Many student athletes don’t have agents or PR reps for brands to reach out to. Some aren’t used to checking their emails regularly (they’re Gen Z, after all—you have to slide in their DM's. And between academics and athletics, they are essentially juggling two full-time jobs already.
“We’ve had to relook at our marketing timelines and adjust to new factors such as the players’ academic schedule, practice, and game days,” Sara Tervo, CMO of fashion brand Express, which last year entered into NIL deals with Ohio State Buckeyes football players C.J. Stroud and Jaxon Smith-Njigba, told Marketing Brew in an email.
As a result, brands that want to play ball with college athletes might have to ditch their traditional influencer marketing strategies and write a different playbook.
“Whatever strategy you have for influencer…take it and throw it out the window, because it does not work in this space,” Danny Morrissey, co-founder of college sports marketing agency Postgame, told Marketing Brew.
There are plenty of perks to working with college athletes, NIL pros noted. For one, players can be “regional heroes,” Morrissey said, which makes them ideal for crafting winning local ad campaigns. Express, for instance, was “able to focus on more regional marketing opportunities where we can hone in on the fandom of a localized network with appearance days, local media outreach, and photo shoots,” Tervo said. The brand’s initial partnership with Stroud and Smith-Njigba resulted in 30 billion social impressions, she added.
Student athletes are also busy—really busy. Partnering with student athletes during the season can result in a more “elevated” campaign, but that also tends to be the toughest time scheduling-wise, Morrissey explained.

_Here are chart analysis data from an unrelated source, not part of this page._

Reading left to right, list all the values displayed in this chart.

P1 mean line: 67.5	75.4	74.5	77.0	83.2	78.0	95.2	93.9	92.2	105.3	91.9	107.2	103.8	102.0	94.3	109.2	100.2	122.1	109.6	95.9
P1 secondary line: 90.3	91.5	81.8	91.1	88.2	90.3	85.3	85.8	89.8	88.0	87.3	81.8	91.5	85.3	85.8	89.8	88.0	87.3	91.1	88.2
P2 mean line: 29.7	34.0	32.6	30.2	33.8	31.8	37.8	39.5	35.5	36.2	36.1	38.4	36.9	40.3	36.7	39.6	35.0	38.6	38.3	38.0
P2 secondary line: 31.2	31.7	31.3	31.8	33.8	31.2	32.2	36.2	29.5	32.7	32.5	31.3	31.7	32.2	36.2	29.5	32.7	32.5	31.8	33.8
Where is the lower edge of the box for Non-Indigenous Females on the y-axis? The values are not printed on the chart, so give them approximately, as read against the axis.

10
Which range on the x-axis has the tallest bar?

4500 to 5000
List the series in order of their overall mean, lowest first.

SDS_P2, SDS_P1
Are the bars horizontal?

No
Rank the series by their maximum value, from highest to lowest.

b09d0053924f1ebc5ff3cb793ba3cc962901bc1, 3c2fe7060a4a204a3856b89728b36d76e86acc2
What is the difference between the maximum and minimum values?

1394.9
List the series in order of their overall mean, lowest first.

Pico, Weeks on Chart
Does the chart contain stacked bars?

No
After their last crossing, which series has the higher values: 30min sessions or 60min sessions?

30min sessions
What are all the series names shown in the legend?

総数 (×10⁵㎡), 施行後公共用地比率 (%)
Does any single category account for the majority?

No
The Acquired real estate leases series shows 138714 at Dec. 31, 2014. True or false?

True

To alleviate some of that scheduling pressure, he advised brands to enter into partnerships with students before the season starts. Marketers might start creating content with a soccer player ahead of the season in late July or early August so that when the season kicks off, “you can then activate” with the players quickly, Morrissey told us.
Some brands seem to be embracing that kind of less-produced content: A fashion brand once specifically requested an athlete do a reshoot because the photos were “too high-quality,” Morrisey said. Brands should also prepare to be flexible.
”These athletes, they are busy, they have student commitments, they have athletic commitments, and they’re also just living life. The more that you can be engaging with them, flexible but involved, I think you’ll be successful.”